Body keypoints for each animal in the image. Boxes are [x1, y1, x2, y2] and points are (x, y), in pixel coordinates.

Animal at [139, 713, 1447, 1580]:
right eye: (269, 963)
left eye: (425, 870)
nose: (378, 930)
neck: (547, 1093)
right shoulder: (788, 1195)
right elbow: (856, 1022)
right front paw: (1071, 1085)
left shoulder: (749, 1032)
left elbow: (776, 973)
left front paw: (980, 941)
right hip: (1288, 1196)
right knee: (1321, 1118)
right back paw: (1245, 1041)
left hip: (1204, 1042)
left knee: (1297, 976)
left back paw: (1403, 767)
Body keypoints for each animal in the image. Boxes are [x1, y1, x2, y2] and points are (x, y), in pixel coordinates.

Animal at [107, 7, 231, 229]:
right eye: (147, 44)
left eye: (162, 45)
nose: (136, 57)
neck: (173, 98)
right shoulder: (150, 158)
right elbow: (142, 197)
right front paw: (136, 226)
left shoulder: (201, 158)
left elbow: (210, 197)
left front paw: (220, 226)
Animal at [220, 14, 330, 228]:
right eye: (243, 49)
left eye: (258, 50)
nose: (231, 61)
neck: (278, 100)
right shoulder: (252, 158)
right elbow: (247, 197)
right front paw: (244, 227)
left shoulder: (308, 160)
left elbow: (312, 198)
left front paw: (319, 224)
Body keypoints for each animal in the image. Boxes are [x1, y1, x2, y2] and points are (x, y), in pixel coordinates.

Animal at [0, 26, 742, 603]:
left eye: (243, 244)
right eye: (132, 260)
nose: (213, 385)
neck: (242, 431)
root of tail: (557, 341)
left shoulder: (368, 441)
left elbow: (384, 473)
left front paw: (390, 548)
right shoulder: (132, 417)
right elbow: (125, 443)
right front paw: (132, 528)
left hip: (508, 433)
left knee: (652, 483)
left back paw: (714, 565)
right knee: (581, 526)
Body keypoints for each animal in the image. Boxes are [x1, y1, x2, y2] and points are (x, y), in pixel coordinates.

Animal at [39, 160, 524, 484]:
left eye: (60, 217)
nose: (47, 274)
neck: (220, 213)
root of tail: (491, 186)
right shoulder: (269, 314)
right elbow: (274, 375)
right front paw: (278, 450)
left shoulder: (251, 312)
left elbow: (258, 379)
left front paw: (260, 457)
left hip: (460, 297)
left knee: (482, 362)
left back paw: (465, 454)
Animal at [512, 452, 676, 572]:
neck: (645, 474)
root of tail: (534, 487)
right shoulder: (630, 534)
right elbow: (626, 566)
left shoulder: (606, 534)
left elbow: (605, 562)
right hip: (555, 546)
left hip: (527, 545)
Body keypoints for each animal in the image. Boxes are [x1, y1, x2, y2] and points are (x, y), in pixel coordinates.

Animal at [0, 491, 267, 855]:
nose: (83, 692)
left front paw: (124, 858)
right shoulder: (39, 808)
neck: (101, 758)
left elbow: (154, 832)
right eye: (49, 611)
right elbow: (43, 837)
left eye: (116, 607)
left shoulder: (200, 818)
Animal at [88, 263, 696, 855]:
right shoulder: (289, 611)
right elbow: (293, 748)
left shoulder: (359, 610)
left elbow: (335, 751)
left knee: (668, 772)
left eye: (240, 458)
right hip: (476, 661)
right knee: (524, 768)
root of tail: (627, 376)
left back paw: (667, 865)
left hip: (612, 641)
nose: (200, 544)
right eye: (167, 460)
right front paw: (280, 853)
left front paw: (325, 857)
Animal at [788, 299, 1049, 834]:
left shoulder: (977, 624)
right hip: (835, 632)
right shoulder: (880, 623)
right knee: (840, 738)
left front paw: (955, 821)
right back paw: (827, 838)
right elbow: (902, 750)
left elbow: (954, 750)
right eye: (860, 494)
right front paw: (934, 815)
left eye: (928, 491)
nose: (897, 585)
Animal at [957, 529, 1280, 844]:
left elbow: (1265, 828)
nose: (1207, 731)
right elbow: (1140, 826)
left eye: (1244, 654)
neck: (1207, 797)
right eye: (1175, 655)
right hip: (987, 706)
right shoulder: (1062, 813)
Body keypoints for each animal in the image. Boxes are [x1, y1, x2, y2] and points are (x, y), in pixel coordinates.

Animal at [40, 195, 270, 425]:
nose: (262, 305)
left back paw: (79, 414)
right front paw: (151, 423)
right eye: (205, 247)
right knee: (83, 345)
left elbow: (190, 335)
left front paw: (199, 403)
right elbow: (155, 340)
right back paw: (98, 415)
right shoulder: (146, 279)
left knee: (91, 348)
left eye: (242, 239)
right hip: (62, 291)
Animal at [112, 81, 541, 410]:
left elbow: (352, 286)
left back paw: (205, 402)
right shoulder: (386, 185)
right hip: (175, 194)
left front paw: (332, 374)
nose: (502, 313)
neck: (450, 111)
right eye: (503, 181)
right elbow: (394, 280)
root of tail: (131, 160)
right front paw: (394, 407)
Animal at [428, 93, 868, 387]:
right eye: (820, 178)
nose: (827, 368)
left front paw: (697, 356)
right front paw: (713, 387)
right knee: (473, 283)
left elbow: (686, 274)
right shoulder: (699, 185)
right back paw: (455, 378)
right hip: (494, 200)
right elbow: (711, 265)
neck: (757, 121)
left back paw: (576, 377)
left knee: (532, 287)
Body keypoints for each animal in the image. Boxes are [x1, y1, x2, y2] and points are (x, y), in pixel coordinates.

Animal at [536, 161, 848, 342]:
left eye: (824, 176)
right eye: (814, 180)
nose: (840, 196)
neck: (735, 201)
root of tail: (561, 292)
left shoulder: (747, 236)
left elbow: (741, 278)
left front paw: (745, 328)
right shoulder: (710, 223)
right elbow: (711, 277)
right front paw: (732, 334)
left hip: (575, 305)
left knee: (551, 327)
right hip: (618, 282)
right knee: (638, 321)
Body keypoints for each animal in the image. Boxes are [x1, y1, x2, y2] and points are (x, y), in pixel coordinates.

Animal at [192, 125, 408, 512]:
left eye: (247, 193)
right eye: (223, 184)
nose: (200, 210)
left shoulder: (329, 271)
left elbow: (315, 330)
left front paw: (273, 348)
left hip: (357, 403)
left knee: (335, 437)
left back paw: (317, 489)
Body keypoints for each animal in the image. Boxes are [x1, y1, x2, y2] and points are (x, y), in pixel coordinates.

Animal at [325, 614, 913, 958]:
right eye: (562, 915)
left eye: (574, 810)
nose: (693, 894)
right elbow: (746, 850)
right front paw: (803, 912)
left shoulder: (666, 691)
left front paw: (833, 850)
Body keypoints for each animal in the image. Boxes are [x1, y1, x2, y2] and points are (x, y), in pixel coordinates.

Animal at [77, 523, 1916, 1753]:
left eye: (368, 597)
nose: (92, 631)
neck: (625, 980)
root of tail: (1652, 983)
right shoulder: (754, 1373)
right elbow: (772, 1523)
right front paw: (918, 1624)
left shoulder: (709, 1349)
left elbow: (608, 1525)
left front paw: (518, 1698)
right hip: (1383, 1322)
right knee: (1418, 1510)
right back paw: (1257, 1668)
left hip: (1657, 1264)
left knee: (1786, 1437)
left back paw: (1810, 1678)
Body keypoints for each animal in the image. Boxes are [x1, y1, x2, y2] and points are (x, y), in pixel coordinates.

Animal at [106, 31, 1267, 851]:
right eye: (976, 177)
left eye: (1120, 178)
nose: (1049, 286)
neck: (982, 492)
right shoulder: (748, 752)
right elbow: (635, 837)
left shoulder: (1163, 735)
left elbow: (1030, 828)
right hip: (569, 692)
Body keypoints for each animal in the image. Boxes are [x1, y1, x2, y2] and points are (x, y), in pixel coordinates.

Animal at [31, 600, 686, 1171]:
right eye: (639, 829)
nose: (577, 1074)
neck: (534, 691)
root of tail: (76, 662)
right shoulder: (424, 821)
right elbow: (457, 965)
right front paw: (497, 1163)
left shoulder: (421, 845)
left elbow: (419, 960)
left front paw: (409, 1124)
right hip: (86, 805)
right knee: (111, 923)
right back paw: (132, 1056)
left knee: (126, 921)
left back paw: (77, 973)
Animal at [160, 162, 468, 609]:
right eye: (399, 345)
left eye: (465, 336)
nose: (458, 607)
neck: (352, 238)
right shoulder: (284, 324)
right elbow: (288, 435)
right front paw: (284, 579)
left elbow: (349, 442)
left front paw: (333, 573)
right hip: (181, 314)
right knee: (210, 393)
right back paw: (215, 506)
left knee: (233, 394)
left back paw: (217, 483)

» **WHAT THE TASK REQUIRES**
From the listing above, output exactly the run of lines that starts with the line containing "left hip: (460, 297)" and ends with the line containing "nose: (83, 692)".

» **WRITTEN ANSWER**
left hip: (460, 297)
left knee: (482, 362)
left back paw: (465, 454)
Animal at [512, 452, 676, 572]:
neck: (645, 474)
root of tail: (534, 487)
right shoulder: (630, 534)
right elbow: (626, 566)
left shoulder: (606, 534)
left elbow: (605, 562)
right hip: (555, 546)
left hip: (527, 545)
Body keypoints for each animal in the image. Boxes are [x1, y1, x2, y2] and points are (x, y), in pixel coordinates.

Animal at [0, 491, 267, 855]:
nose: (83, 692)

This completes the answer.